*Exercise brief:* Find every line in the records below that contains the word "Right", and copy each such line.

*Extracted entries:*
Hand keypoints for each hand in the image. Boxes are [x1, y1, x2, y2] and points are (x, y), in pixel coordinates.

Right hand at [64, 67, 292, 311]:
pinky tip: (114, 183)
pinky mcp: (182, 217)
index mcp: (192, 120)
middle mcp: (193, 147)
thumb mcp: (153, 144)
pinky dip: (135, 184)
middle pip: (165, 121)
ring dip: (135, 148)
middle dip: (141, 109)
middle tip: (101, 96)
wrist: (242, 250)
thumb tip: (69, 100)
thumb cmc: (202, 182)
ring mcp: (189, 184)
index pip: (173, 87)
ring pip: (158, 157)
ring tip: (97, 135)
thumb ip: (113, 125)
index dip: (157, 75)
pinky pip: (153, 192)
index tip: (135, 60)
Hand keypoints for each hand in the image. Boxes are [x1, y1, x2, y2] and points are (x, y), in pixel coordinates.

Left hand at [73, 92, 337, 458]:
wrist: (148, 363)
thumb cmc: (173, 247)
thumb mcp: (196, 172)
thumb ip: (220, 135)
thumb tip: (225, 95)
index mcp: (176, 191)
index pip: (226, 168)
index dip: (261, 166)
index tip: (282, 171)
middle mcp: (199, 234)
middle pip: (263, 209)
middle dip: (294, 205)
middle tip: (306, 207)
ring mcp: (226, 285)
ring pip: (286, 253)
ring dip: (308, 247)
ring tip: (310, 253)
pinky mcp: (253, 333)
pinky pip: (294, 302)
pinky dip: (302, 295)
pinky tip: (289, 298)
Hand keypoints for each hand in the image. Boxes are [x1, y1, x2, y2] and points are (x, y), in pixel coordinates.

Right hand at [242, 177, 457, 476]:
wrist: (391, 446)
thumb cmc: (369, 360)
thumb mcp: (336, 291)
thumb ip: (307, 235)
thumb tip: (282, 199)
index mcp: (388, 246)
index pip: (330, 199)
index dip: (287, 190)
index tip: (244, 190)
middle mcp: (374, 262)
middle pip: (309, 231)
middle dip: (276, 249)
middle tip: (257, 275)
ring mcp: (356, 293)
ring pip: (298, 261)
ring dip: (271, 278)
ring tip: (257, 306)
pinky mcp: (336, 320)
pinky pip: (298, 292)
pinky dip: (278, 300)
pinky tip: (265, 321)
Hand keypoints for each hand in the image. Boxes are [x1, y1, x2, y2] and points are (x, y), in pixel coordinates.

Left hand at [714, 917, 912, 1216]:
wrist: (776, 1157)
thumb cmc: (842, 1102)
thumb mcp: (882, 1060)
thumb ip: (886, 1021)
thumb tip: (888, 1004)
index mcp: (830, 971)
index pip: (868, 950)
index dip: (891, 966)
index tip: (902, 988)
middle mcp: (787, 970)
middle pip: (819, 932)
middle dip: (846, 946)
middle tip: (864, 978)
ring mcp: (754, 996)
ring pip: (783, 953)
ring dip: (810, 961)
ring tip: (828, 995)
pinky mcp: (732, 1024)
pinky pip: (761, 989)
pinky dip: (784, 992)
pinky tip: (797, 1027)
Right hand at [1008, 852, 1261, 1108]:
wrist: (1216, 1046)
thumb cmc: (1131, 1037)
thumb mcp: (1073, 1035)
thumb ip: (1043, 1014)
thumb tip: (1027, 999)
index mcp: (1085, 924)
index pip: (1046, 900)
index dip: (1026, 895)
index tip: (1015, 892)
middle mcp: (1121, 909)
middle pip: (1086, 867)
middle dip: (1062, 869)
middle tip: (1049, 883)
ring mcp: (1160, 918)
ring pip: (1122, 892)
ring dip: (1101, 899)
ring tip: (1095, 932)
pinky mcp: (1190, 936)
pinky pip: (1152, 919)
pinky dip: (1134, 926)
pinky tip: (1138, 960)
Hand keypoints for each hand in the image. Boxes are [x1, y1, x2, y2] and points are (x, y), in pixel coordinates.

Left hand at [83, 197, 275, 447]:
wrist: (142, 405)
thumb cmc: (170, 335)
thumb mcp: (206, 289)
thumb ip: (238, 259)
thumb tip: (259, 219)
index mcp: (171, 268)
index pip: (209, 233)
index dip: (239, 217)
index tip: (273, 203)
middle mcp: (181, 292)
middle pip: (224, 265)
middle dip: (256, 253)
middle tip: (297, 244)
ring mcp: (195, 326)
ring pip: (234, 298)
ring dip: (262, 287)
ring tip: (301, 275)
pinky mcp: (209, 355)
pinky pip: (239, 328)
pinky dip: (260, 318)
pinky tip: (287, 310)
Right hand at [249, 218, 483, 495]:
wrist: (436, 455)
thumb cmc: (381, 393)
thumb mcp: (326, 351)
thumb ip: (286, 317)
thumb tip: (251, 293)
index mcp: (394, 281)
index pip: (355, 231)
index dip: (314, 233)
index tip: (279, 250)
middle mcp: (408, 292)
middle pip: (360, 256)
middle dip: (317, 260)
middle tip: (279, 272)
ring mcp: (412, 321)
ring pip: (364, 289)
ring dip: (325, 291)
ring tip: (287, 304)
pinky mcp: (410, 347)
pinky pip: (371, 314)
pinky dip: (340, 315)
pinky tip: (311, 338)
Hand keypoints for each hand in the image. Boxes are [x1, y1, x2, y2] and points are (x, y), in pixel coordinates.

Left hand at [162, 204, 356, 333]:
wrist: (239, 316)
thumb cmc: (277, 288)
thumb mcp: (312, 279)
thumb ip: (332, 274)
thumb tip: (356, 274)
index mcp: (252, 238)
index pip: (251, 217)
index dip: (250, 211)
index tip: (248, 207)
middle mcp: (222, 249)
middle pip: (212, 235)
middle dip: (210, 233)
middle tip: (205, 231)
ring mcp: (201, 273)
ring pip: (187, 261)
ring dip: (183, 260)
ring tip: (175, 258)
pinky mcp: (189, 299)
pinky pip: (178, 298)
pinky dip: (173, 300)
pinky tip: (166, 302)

*Exercise solution:*
Right hand at [64, 67, 292, 311]:
Right hand at [242, 177, 457, 476]:
Right hand at [1008, 852, 1261, 1108]:
Right hand at [249, 218, 483, 495]:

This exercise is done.